### MATERIAL SUPPLIED
____

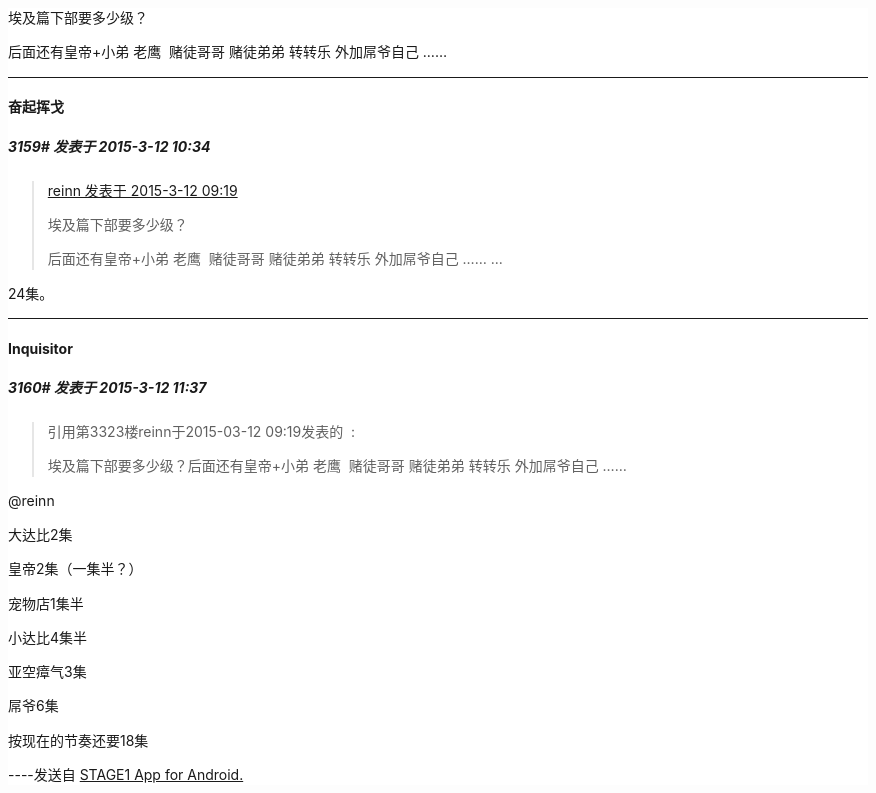 

埃及篇下部要多少级？


后面还有皇帝+小弟 老鹰  赌徒哥哥 赌徒弟弟 转转乐 外加屌爷自己 ……







-----

####  奋起挥戈  
##### 3159#       发表于 2015-3-12 10:34



<blockquote><a href="httphttps://bbs.saraba1st.com/2b/forum.php?mod=redirect&amp;goto=findpost&amp;pid=28323024&amp;ptid=1005146" target="_blank">reinn 发表于 2015-3-12 09:19</a>

埃及篇下部要多少级？


后面还有皇帝+小弟 老鹰  赌徒哥哥 赌徒弟弟 转转乐 外加屌爷自己 …… ...</blockquote>
24集。







-----

####  Inquisitor  
##### 3160#       发表于 2015-3-12 11:37



<blockquote>引用第3323楼reinn于2015-03-12 09:19发表的  :

埃及篇下部要多少级？后面还有皇帝+小弟 老鹰  赌徒哥哥 赌徒弟弟 转转乐 外加屌爷自己 ……</blockquote>
@reinn

大达比2集

皇帝2集（一集半？）

宠物店1集半

小达比4集半

亚空瘴气3集

屌爷6集

按现在的节奏还要18集




----发送自 [STAGE1 App for Android.](http://stage1.5j4m.com/?1.14) 




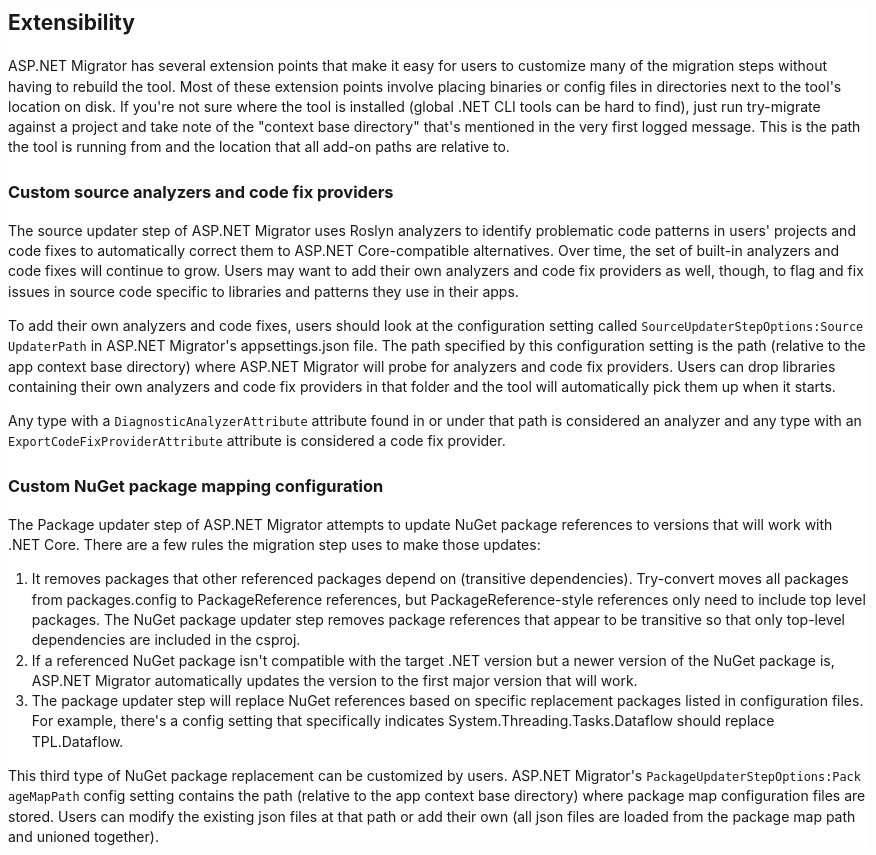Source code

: ## Extensibility

ASP.NET Migrator has several extension points that make it easy for users to customize many of the migration steps without having to rebuild the tool. Most of these extension points involve placing binaries or config files in directories next to the tool's location on disk. If you're not sure where the tool is installed (global .NET CLI tools can be hard to find), just run try-migrate against a project and take note of the "context base directory" that's mentioned in the very first logged message. This is the path the tool is running from and the location that all add-on paths are relative to.

### Custom source analyzers and code fix providers

The source updater step of ASP.NET Migrator uses Roslyn analyzers to identify problematic code patterns in users' projects and code fixes to automatically correct them to ASP.NET Core-compatible alternatives. Over time, the set of built-in analyzers and code fixes will continue to grow. Users may want to add their own analyzers and code fix providers as well, though, to flag and fix issues in source code specific to libraries and patterns they use in their apps.

To add their own analyzers and code fixes, users should look at the configuration setting called `SourceUpdaterStepOptions:SourceUpdaterPath` in ASP.NET Migrator's appsettings.json file. The path specified by this configuration setting is the path (relative to the app context base directory) where ASP.NET Migrator will probe for analyzers and code fix providers. Users can drop libraries containing their own analyzers and code fix providers in that folder and the tool will automatically pick them up when it starts.

Any type with a `DiagnosticAnalyzerAttribute` attribute found in or under that path is considered an analyzer and any type with an `ExportCodeFixProviderAttribute` attribute is considered a code fix provider.

### Custom NuGet package mapping configuration

The Package updater step of ASP.NET Migrator attempts to update NuGet package references to versions that will work with .NET Core. There are a few rules the migration step uses to make those updates:

  1. It removes packages that other referenced packages depend on (transitive dependencies). Try-convert moves all packages from packages.config to PackageReference references, but PackageReference-style references only need to include top level packages. The NuGet package updater step removes package references that appear to be transitive so that only top-level dependencies are included in the csproj.
  2. If a referenced NuGet package isn't compatible with the target .NET version but a newer version of the NuGet package is, ASP.NET Migrator automatically updates the version to the first major version that will work.
  3. The package updater step will replace NuGet references based on specific replacement packages listed in configuration files. For example, there's a config setting that specifically indicates System.Threading.Tasks.Dataflow should replace TPL.Dataflow.

This third type of NuGet package replacement can be customized by users. ASP.NET Migrator's `PackageUpdaterStepOptions:PackageMapPath` config setting contains the path (relative to the app context base directory) where package map configuration files are stored. Users can modify the existing json files at that path or add their own (all json files are loaded from the package map path and unioned together).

____

### TASK TO CARRY OUT
Render every line of the entries above as a numbered list, skipping blank lines and leaving out the pictures.

### RESULT FOR THIS TASK
1. 埃及篇下部要多少级？
2. 后面还有皇帝+小弟 老鹰  赌徒哥哥 赌徒弟弟 转转乐 外加屌爷自己 ……
3. -----
4. ####  奋起挥戈  
5. ##### 3159#       发表于 2015-3-12 10:34
6. <blockquote><a href="httphttps://bbs.saraba1st.com/2b/forum.php?mod=redirect&amp;goto=findpost&amp;pid=28323024&amp;ptid=1005146" target="_blank">reinn 发表于 2015-3-12 09:19</a>
7. 埃及篇下部要多少级？
8. 后面还有皇帝+小弟 老鹰  赌徒哥哥 赌徒弟弟 转转乐 外加屌爷自己 …… ...</blockquote>
9. 24集。
10. -----
11. ####  Inquisitor  
12. ##### 3160#       发表于 2015-3-12 11:37
13. <blockquote>引用第3323楼reinn于2015-03-12 09:19发表的  :
14. 埃及篇下部要多少级？后面还有皇帝+小弟 老鹰  赌徒哥哥 赌徒弟弟 转转乐 外加屌爷自己 ……</blockquote>
15. @reinn
16. 大达比2集
17. 皇帝2集（一集半？）
18. 宠物店1集半
19. 小达比4集半
20. 亚空瘴气3集
21. 屌爷6集
22. 按现在的节奏还要18集
23. ----发送自 [STAGE1 App for Android.](http://stage1.5j4m.com/?1.14) 
24. Source code
25. : ## Extensibility
26. ASP.NET Migrator has several extension points that make it easy for users to customize many of the migration steps without having to rebuild the tool. Most of these extension points involve placing binaries or config files in directories next to the tool's location on disk. If you're not sure where the tool is installed (global .NET CLI tools can be hard to find), just run try-migrate against a project and take note of the "context base directory" that's mentioned in the very first logged message. This is the path the tool is running from and the location that all add-on paths are relative to.
27. ### Custom source analyzers and code fix providers
28. The source updater step of ASP.NET Migrator uses Roslyn analyzers to identify problematic code patterns in users' projects and code fixes to automatically correct them to ASP.NET Core-compatible alternatives. Over time, the set of built-in analyzers and code fixes will continue to grow. Users may want to add their own analyzers and code fix providers as well, though, to flag and fix issues in source code specific to libraries and patterns they use in their apps.
29. To add their own analyzers and code fixes, users should look at the configuration setting called `SourceUpdaterStepOptions:SourceUpdaterPath` in ASP.NET Migrator's appsettings.json file. The path specified by this configuration setting is the path (relative to the app context base directory) where ASP.NET Migrator will probe for analyzers and code fix providers. Users can drop libraries containing their own analyzers and code fix providers in that folder and the tool will automatically pick them up when it starts.
30. Any type with a `DiagnosticAnalyzerAttribute` attribute found in or under that path is considered an analyzer and any type with an `ExportCodeFixProviderAttribute` attribute is considered a code fix provider.
31. ### Custom NuGet package mapping configuration
32. The Package updater step of ASP.NET Migrator attempts to update NuGet package references to versions that will work with .NET Core. There are a few rules the migration step uses to make those updates:
33.   1. It removes packages that other referenced packages depend on (transitive dependencies). Try-convert moves all packages from packages.config to PackageReference references, but PackageReference-style references only need to include top level packages. The NuGet package updater step removes package references that appear to be transitive so that only top-level dependencies are included in the csproj.
34.   2. If a referenced NuGet package isn't compatible with the target .NET version but a newer version of the NuGet package is, ASP.NET Migrator automatically updates the version to the first major version that will work.
35.   3. The package updater step will replace NuGet references based on specific replacement packages listed in configuration files. For example, there's a config setting that specifically indicates System.Threading.Tasks.Dataflow should replace TPL.Dataflow.
36. This third type of NuGet package replacement can be customized by users. ASP.NET Migrator's `PackageUpdaterStepOptions:PackageMapPath` config setting contains the path (relative to the app context base directory) where package map configuration files are stored. Users can modify the existing json files at that path or add their own (all json files are loaded from the package map path and unioned together).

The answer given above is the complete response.